Ular simbolis juga digunakan dalam pernyataan penghukuman dari Allah atas beberapa bangsa, seperti Filistia (Yes 14:29) dan Yehuda yang tidak setia (Yer 8:17), serta Mesir, yang suaranya disamakan seperti desis ular, mungkin memaksudkan bunyi desis mengundurkan diri karena kalah atau suara rendah bangsa itu akibat malapetaka yang dideritanya. (Yer 46:22) Keterangan yang disebutkan belakangan mungkin juga merupakan ungkapan yang dirancang untuk membeberkan betapa sia-sianya kebiasaan para firaun Mesir mengenakan uraeus, sebuah tiruan ular suci di bagian depan tudung kepala mereka, sebagai tanda perlindungan oleh dewi ular, Uatkhit. Di Mikha 7:17 seluruh bangsa yang menentang umat Allah dinubuatkan akan diwajibkan ”menjilati debu seperti ular”.—Lihat juga Am 9:3.

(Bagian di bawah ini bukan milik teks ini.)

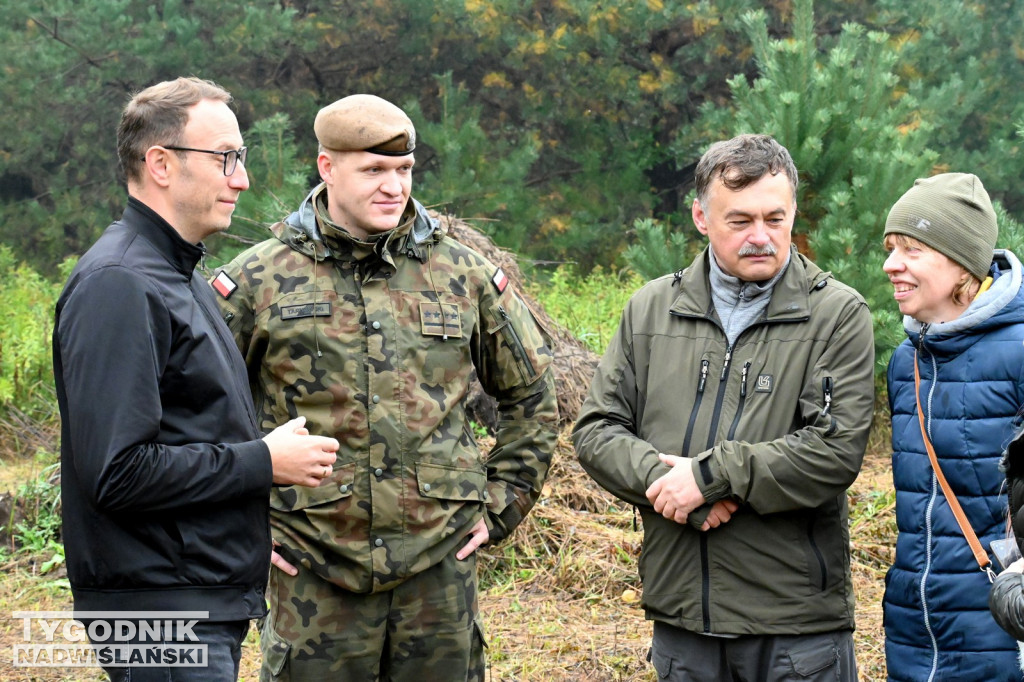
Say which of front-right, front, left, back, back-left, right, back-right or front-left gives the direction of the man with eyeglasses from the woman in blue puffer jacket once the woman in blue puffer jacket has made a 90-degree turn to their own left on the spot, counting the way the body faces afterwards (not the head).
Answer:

Di Yeremia 51:34 wanita penduduk Zion menyamakan Raja Nebukhadnezar dengan seekor ’ular besar’ yang telah menelan dia.
Setan si Iblis. Di Penyingkapan 12:9 dan 20:2 penentang Allah yang utama, Setan, disebutkan sebagai ”ular yang semula”, pastilah karena Setan menggunakan seekor ular harfiah di Eden sebagai sarana untuk berkomunikasi dengan si wanita. (Kej 3:1-15) Sebagai ”ular yang semula”, Setan juga adalah bapak leluhur para penentang lainnya dalam arti rohani; oleh karena itu Yesus menggolongkan orang-orang semacam itu sebagai ”keturunan ular berbisa”.—Mat 23:33; bdk. Yoh 8:44; 1Yoh 3:12.

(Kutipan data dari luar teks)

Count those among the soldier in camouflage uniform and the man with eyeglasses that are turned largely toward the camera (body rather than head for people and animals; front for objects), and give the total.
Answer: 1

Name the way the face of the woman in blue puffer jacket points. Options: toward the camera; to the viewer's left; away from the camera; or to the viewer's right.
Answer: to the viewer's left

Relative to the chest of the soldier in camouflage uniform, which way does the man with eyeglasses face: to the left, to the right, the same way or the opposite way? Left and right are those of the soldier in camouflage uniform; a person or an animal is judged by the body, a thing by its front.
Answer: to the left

Dalam agama palsu. Dalam agama-agama kafir, ular sering digunakan sebagai lambang dan objek pemujaan. (GAMBAR, Jil. 2, hlm. 530) Di Mesopotamia, Kanaan, dan Mesir ular adalah lambang kesuburan dan dewi-dewi seks; dua ular yang berjalinan digunakan untuk mengartikan kesuburan melalui persetubuhan, dan karena kebiasaannya menanggalkan kulit, ular digunakan sebagai lambang kehidupan yang berkesinambungan.

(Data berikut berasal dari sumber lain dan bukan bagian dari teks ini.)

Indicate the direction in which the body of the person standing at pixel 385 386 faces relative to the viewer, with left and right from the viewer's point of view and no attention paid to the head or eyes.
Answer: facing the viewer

Raja Hizkia memberantas segala penyembahan ular di kalangan rakyatnya dengan meremukkan ular tembaga yang digunakan pada zaman Musa sewaktu mereka diserang oleh ular-ular berbisa di padang belantara.—Bil 21:6-9; 2Raj 18:4; lihat ULAR BERBISA No. 1; ULAR TEMBAGA.